Butina, a former American University graduate student who interfaced with well-heeled GOP donors, previously denied she was an agent of the Russian government when reports first emerged about the government's accusation -- a reversal that made news that she's pleading guilty to it all the more surprising.
"How rare is it for a Russian national, especially a Russian national accused of being a Russian spy, to all of a sudden decide to plead guilty and cooperate with authorities?" CNN host Wolf Blitzer asked ex-CIA agent Phil Mudd.
Mudd suggested that to answer that question, he'd have to know "what she's cooperating on."
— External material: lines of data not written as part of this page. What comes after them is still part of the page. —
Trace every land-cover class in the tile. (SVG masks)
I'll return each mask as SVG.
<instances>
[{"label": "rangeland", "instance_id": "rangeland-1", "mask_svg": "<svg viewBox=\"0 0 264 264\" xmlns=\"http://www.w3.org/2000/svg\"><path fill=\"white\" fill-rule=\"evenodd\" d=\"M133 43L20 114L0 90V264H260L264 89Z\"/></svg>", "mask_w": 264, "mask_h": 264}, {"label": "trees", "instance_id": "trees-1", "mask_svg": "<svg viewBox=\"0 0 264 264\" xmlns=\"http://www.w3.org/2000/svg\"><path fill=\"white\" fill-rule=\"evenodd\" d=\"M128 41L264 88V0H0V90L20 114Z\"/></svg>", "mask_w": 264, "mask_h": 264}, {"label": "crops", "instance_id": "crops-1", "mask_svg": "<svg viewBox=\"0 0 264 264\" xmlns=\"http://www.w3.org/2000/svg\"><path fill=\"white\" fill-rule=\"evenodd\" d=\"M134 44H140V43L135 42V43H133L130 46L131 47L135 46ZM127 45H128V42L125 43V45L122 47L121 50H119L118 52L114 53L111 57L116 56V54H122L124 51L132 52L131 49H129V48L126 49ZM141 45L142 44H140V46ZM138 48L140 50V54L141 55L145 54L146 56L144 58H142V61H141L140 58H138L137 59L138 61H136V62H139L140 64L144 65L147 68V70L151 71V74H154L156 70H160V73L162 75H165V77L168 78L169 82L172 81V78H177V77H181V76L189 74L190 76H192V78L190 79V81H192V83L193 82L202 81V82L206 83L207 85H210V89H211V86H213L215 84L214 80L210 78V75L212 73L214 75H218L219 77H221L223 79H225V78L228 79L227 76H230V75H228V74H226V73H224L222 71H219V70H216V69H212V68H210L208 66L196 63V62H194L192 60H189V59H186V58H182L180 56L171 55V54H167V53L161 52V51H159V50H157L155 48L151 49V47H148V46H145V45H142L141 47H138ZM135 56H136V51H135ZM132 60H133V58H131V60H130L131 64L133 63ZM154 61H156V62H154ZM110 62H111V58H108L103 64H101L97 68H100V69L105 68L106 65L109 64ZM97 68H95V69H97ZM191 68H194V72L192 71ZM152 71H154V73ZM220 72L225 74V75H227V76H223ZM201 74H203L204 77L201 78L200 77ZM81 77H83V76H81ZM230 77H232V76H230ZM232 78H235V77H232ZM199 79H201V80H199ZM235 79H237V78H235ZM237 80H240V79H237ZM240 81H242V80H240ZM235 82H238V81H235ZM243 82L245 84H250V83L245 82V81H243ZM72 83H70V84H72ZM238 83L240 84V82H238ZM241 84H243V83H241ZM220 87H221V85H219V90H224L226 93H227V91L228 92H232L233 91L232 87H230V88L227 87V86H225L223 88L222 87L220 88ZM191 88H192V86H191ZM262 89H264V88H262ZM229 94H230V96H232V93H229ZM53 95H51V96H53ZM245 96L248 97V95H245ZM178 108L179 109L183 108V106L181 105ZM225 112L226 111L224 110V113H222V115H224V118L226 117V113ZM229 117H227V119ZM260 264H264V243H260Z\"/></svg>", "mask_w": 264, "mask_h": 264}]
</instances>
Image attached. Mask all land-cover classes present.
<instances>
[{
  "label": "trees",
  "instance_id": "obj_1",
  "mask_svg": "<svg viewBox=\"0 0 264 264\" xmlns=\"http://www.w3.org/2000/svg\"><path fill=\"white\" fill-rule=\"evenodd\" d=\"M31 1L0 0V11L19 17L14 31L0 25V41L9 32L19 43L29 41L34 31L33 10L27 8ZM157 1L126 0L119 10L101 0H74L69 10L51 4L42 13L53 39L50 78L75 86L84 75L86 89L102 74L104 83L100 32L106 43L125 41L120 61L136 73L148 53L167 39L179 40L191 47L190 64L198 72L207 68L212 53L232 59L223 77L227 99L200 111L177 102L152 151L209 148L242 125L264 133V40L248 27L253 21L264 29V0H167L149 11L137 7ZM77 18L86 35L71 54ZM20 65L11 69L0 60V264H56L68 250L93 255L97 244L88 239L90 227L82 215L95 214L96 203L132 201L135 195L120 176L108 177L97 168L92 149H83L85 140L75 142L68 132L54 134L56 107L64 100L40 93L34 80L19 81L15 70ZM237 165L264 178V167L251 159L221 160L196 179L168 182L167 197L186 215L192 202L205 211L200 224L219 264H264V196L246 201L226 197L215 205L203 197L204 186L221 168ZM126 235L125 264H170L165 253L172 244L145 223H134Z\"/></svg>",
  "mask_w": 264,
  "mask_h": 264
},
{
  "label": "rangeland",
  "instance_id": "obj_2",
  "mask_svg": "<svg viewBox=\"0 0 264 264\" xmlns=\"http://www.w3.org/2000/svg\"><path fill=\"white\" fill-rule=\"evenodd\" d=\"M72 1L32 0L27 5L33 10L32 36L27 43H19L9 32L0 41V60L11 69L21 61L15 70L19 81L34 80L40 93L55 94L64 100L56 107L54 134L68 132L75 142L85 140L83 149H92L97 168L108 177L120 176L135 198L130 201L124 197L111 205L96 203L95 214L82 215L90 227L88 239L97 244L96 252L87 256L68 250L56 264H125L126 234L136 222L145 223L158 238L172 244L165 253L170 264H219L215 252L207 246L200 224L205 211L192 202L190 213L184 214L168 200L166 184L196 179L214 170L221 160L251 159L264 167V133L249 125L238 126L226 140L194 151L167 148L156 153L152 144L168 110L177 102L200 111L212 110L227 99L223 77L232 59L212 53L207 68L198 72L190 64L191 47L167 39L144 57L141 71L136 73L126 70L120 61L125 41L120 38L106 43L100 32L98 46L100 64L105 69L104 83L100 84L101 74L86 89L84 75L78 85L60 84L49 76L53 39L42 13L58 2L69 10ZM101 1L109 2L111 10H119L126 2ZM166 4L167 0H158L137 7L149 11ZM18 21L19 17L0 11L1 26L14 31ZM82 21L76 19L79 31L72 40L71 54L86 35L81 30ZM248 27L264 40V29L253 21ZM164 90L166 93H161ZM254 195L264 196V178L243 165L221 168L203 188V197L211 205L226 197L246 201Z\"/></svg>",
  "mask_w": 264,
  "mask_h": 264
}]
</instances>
"I wanna see if she's coming clean or if she is going to pull a Paul Manafort and not cooperate at all," the intelligence analyst said. "If she is, give me a pizza and Diet Coke because this is what people like me live for."
Mudd said he wanted to know what type of "tradecraft" Butina was using, whether she knows of other Russians doing the same and whether she's willing to implicate them.
"If she wants to sit down and talk that's a lot of pizzas because she will have a lot of information," he said.
Later in the segment, Mudd ran through the line of questioning he'd pursue if he were an intelligence official interviewing Butina.
"I don’t care about the question she asked of President Trump, I want to know who told you to ask that question, how did you communicate with them, how did you communicate with them afterwards," the former counterterrorism official said.
"Let me go technical," he continued. "Who paid you for that, how was the method of payment managed. I want to know how they’re operating in the United States. People in the political realm want to know what her goal was, I want to know the action. How are you getting paid, how are you communicating."